Признав возможность загнивания союза изнутри, он перешел к вопросу о неблагоприятных внешних воздействиях. Он убежден, что внешних факторов опасаться не следует, любой из них может быть безболезненно воспринят и поглощен. Например, в данный момент Вирджиния воздействует на одного из них: на него самого. Если исходить из допущения, что на него лично она воздействует положительно, то и он сам сможет сделать больше для их новой церкви. С другой стороны, если предположить, что ее воздействие является отрицательным, неблаготворным, другие члены их ордена все равно выполнят свои обязательства перед ним, войдя в его положение и проявив сознательность. Проблемы, безусловно, могут возникнуть в том случае, если внешнее воздействие сомнительного или отрицательного свойства будет оказано на Лена одним образом, а на Марка – другим и вследствие этого между членами союза возникнут дополнительные разногласия, способные испортить их отношения и поколебать еще не устоявшееся единство.

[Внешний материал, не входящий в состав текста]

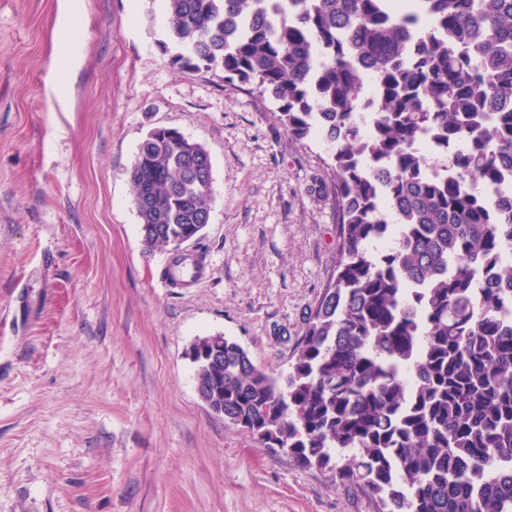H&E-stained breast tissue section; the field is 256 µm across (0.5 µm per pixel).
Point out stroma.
I'll use <instances>...</instances> for the list:
<instances>
[{"label": "stroma", "mask_w": 512, "mask_h": 512, "mask_svg": "<svg viewBox=\"0 0 512 512\" xmlns=\"http://www.w3.org/2000/svg\"><path fill=\"white\" fill-rule=\"evenodd\" d=\"M175 52L165 0H0V512H376L198 396L199 336L287 372L340 240L323 139ZM158 126L212 161L206 272L175 288L128 181Z\"/></svg>", "instance_id": "1"}]
</instances>
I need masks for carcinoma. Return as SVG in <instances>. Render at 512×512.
<instances>
[{"instance_id": "obj_1", "label": "carcinoma", "mask_w": 512, "mask_h": 512, "mask_svg": "<svg viewBox=\"0 0 512 512\" xmlns=\"http://www.w3.org/2000/svg\"><path fill=\"white\" fill-rule=\"evenodd\" d=\"M171 63L331 145L340 250L288 371L222 333L201 401L378 512H512V0H166ZM146 250L211 209L180 143L128 170ZM224 363L200 353L213 338Z\"/></svg>"}]
</instances>
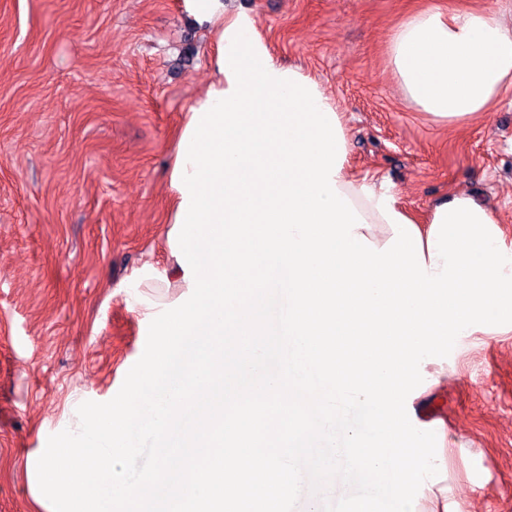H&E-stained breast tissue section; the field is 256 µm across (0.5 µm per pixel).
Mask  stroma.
Segmentation results:
<instances>
[{
	"label": "stroma",
	"instance_id": "obj_1",
	"mask_svg": "<svg viewBox=\"0 0 512 512\" xmlns=\"http://www.w3.org/2000/svg\"><path fill=\"white\" fill-rule=\"evenodd\" d=\"M423 0H224L315 79L348 132L346 170L423 216L485 201L512 247V92L461 125L405 101L387 46ZM215 32L182 0H0V512H50L34 464L141 357L148 322L186 301L149 288L174 263L169 174L213 75ZM413 425L443 418L448 512H512V324L479 325L420 369Z\"/></svg>",
	"mask_w": 512,
	"mask_h": 512
}]
</instances>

Им придется рассмотреть вопрос приоритетной ценности: что важнее – конфликт с отстаиванием собственной точки зрения или союз на основе компромисса. В таком случае их новая церковь либо выстоит и укрепится в своем нарождающемся величии, либо им придется разделить общее имущество и разойтись по домам.

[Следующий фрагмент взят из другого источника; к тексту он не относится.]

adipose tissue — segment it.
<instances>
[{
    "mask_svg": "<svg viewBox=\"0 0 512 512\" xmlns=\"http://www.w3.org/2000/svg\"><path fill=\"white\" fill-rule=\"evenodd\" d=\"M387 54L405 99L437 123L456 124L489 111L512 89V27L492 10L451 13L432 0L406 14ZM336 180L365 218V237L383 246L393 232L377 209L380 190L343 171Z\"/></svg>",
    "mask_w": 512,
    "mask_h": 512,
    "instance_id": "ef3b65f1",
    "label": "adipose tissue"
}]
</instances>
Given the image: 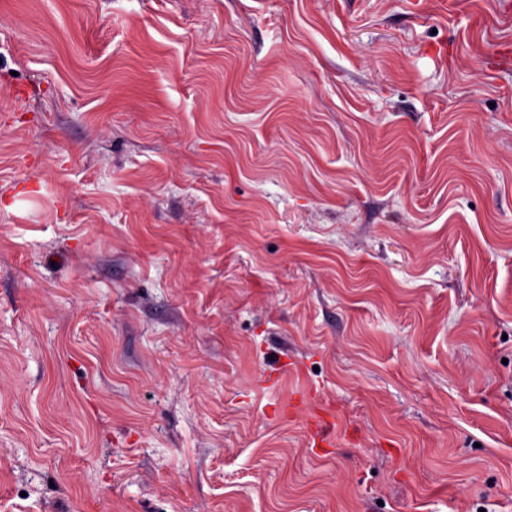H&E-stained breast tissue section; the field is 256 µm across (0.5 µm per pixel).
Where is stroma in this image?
<instances>
[{
    "instance_id": "1",
    "label": "stroma",
    "mask_w": 512,
    "mask_h": 512,
    "mask_svg": "<svg viewBox=\"0 0 512 512\" xmlns=\"http://www.w3.org/2000/svg\"><path fill=\"white\" fill-rule=\"evenodd\" d=\"M512 0H0V512H512Z\"/></svg>"
}]
</instances>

День клонился к вечеру, сумерки сгущались, она перебралась в кресло и продолжала слушать, тени в комнате удлинились – словно потянулись к ней, как и слова, которые он произносил, сидя на кровати с сигаретой в зубах.
Пустота и шарлатанство – этого с него хватит, этим он сыт по горло. Жизнь, которую он вел раньше, привела его к кризису. Время, проведенное в лоне англиканской церкви, оказалось потраченным напрасно. Он сам завел себя в мир ложных иллюзий. То, что он считал позитивистским познанием мира, оказалось промывкой мозгов и возделыванием непаханой земли ради кого-то другого, а не самого себя. В общем, силы были потрачены впустую, а благостного их восполнения не произошло. Потенциальные возможности его разума на глазах становились все более эфемерными, душа застаивалась, возможность реализации накопленного потенциала казалась все призрачнее. Говоря начистоту, он вообще мало чего добился, потратив при этом немало собственных ресурсов. Настало время переходить к активным действиям. Однако следовало признать, что направление этих действий для него предопределено, и по всему выходило, что придется прибегать к самым радикальным мерам. Язву, расползавшуюся по телу, нужно было выжигать до самой глубины, до кости. Выполнить задуманное можно только уничтожив часть самого себя. В этом он был заранее согласен с основной доктриной англиканской церкви, вот только пребывание в ее лоне требовало слишком большого терпения, которого у него уже не осталось. Эта церковь погрязла в мелочах и забыла о главном предназначении. Чего только стоит, например, само их представление о Боге. Это же дерзость, святотатство, подмена понятий Творца и сотворенных им чад. Эти чада выставили Бога в приемную и велели ему подождать. На Бога они смотрят как на плод их собственной деятельности, на удобную в обиходе вещь. Совет директоров фирмы состоит из людей, а Бог у них так, на посылках. Бог делает всю черную работу, а они пилят между собой прибыль. На последнем собрании общины он встал и поставил вопрос ребром: где этот ваш Бог? Выньте да положьте его мне прямо на стол, давайте посмотрим на него вместе. А еще лучше позовите мясника, и пусть он отрубит каждому по кусочку. Ощущение было такое, будто в зале бомба взорвалась. Да что с них взять, ведь это такие люди, что, даже откройся перед ними врата в Царствие Небесное, ничего, кроме сквозняка, не почувствуют.